=== MATERIALS PROVIDED ===

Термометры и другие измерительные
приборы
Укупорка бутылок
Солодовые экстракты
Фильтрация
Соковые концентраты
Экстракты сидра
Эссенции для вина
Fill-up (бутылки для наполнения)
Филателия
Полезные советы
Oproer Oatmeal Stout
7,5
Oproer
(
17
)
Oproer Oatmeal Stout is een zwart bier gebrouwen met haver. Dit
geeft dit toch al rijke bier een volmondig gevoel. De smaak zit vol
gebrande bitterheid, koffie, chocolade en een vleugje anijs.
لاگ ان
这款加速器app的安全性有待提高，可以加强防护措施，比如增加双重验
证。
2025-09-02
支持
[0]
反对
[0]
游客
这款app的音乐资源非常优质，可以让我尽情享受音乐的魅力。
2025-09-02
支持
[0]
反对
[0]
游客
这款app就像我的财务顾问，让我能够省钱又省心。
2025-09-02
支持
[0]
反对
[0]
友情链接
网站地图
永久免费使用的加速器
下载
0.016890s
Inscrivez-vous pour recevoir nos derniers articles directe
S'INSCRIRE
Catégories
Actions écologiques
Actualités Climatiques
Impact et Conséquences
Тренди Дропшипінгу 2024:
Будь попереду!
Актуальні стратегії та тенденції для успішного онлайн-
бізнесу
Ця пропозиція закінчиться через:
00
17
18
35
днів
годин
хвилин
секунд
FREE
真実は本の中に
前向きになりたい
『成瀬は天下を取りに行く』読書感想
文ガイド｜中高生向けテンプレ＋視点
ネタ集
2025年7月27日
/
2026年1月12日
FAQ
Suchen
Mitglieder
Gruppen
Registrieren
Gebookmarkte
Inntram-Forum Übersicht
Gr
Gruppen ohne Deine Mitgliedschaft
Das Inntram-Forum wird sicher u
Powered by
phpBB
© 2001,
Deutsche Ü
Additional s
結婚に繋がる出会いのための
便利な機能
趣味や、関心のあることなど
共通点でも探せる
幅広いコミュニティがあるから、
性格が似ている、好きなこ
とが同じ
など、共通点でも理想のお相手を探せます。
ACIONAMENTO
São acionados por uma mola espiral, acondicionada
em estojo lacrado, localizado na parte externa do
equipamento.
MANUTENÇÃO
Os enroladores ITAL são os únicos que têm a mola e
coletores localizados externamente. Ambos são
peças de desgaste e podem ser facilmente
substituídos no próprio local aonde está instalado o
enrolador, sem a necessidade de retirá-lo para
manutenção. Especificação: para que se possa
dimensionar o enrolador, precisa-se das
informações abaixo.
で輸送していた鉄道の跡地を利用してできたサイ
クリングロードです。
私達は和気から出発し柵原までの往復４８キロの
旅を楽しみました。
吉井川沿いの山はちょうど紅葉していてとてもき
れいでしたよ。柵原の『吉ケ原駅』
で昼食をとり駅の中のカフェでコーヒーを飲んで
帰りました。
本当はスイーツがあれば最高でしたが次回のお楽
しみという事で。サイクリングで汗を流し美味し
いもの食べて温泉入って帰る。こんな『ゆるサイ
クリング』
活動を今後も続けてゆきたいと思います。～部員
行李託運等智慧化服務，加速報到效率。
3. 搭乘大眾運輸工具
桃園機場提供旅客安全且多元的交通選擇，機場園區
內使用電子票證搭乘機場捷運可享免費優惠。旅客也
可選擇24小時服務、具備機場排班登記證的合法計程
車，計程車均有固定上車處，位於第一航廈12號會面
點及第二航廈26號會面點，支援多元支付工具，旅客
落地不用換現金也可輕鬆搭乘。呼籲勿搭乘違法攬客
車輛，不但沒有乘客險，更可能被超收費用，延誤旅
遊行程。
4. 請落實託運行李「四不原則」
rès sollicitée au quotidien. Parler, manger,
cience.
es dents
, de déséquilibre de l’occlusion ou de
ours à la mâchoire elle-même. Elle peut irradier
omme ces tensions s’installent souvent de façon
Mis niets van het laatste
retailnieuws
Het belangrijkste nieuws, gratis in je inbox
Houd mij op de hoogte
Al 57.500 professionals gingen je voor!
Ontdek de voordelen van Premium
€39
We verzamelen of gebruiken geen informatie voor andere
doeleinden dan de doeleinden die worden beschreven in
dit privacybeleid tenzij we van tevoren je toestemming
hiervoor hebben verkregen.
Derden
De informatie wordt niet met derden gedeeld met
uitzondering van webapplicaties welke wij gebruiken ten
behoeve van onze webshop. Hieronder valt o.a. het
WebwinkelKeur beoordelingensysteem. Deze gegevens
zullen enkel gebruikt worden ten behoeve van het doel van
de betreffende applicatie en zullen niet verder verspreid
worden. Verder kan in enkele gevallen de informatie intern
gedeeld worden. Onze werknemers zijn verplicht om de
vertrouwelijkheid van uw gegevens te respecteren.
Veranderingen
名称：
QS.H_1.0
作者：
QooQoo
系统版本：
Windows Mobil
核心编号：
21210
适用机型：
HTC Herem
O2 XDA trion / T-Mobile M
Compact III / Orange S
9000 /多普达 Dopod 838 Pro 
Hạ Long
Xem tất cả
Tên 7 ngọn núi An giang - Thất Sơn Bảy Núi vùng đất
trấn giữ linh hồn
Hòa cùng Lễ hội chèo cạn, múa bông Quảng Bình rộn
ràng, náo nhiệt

===

EXERCISE GOAL:
I'd like every record written out exactly as given.

WRITTEN RESPONSE:
Термометры и другие измерительные
приборы
Укупорка бутылок
Солодовые экстракты
Фильтрация
Соковые концентраты
Экстракты сидра
Эссенции для вина
Fill-up (бутылки для наполнения)
Филателия
Полезные советы
Oproer Oatmeal Stout
7,5
Oproer
(
17
)
Oproer Oatmeal Stout is een zwart bier gebrouwen met haver. Dit
geeft dit toch al rijke bier een volmondig gevoel. De smaak zit vol
gebrande bitterheid, koffie, chocolade en een vleugje anijs.
لاگ ان
这款加速器app的安全性有待提高，可以加强防护措施，比如增加双重验
证。
2025-09-02
支持
[0]
反对
[0]
游客
这款app的音乐资源非常优质，可以让我尽情享受音乐的魅力。
2025-09-02
支持
[0]
反对
[0]
游客
这款app就像我的财务顾问，让我能够省钱又省心。
2025-09-02
支持
[0]
反对
[0]
友情链接
网站地图
永久免费使用的加速器
下载
0.016890s
Inscrivez-vous pour recevoir nos derniers articles directe
S'INSCRIRE
Catégories
Actions écologiques
Actualités Climatiques
Impact et Conséquences
Тренди Дропшипінгу 2024:
Будь попереду!
Актуальні стратегії та тенденції для успішного онлайн-
бізнесу
Ця пропозиція закінчиться через:
00
17
18
35
днів
годин
хвилин
секунд
FREE
真実は本の中に
前向きになりたい
『成瀬は天下を取りに行く』読書感想
文ガイド｜中高生向けテンプレ＋視点
ネタ集
2025年7月27日
/
2026年1月12日
FAQ
Suchen
Mitglieder
Gruppen
Registrieren
Gebookmarkte
Inntram-Forum Übersicht
Gr
Gruppen ohne Deine Mitgliedschaft
Das Inntram-Forum wird sicher u
Powered by
phpBB
© 2001,
Deutsche Ü
Additional s
結婚に繋がる出会いのための
便利な機能
趣味や、関心のあることなど
共通点でも探せる
幅広いコミュニティがあるから、
性格が似ている、好きなこ
とが同じ
など、共通点でも理想のお相手を探せます。
ACIONAMENTO
São acionados por uma mola espiral, acondicionada
em estojo lacrado, localizado na parte externa do
equipamento.
MANUTENÇÃO
Os enroladores ITAL são os únicos que têm a mola e
coletores localizados externamente. Ambos são
peças de desgaste e podem ser facilmente
substituídos no próprio local aonde está instalado o
enrolador, sem a necessidade de retirá-lo para
manutenção. Especificação: para que se possa
dimensionar o enrolador, precisa-se das
informações abaixo.
で輸送していた鉄道の跡地を利用してできたサイ
クリングロードです。
私達は和気から出発し柵原までの往復４８キロの
旅を楽しみました。
吉井川沿いの山はちょうど紅葉していてとてもき
れいでしたよ。柵原の『吉ケ原駅』
で昼食をとり駅の中のカフェでコーヒーを飲んで
帰りました。
本当はスイーツがあれば最高でしたが次回のお楽
しみという事で。サイクリングで汗を流し美味し
いもの食べて温泉入って帰る。こんな『ゆるサイ
クリング』
活動を今後も続けてゆきたいと思います。～部員
行李託運等智慧化服務，加速報到效率。
3. 搭乘大眾運輸工具
桃園機場提供旅客安全且多元的交通選擇，機場園區
內使用電子票證搭乘機場捷運可享免費優惠。旅客也
可選擇24小時服務、具備機場排班登記證的合法計程
車，計程車均有固定上車處，位於第一航廈12號會面
點及第二航廈26號會面點，支援多元支付工具，旅客
落地不用換現金也可輕鬆搭乘。呼籲勿搭乘違法攬客
車輛，不但沒有乘客險，更可能被超收費用，延誤旅
遊行程。
4. 請落實託運行李「四不原則」
rès sollicitée au quotidien. Parler, manger,
cience.
es dents
, de déséquilibre de l’occlusion ou de
ours à la mâchoire elle-même. Elle peut irradier
omme ces tensions s’installent souvent de façon
Mis niets van het laatste
retailnieuws
Het belangrijkste nieuws, gratis in je inbox
Houd mij op de hoogte
Al 57.500 professionals gingen je voor!
Ontdek de voordelen van Premium
€39
We verzamelen of gebruiken geen informatie voor andere
doeleinden dan de doeleinden die worden beschreven in
dit privacybeleid tenzij we van tevoren je toestemming
hiervoor hebben verkregen.
Derden
De informatie wordt niet met derden gedeeld met
uitzondering van webapplicaties welke wij gebruiken ten
behoeve van onze webshop. Hieronder valt o.a. het
WebwinkelKeur beoordelingensysteem. Deze gegevens
zullen enkel gebruikt worden ten behoeve van het doel van
de betreffende applicatie en zullen niet verder verspreid
worden. Verder kan in enkele gevallen de informatie intern
gedeeld worden. Onze werknemers zijn verplicht om de
vertrouwelijkheid van uw gegevens te respecteren.
Veranderingen
名称：
QS.H_1.0
作者：
QooQoo
系统版本：
Windows Mobil
核心编号：
21210
适用机型：
HTC Herem
O2 XDA trion / T-Mobile M
Compact III / Orange S
9000 /多普达 Dopod 838 Pro 
Hạ Long
Xem tất cả
Tên 7 ngọn núi An giang - Thất Sơn Bảy Núi vùng đất
trấn giữ linh hồn
Hòa cùng Lễ hội chèo cạn, múa bông Quảng Bình rộn
ràng, náo nhiệt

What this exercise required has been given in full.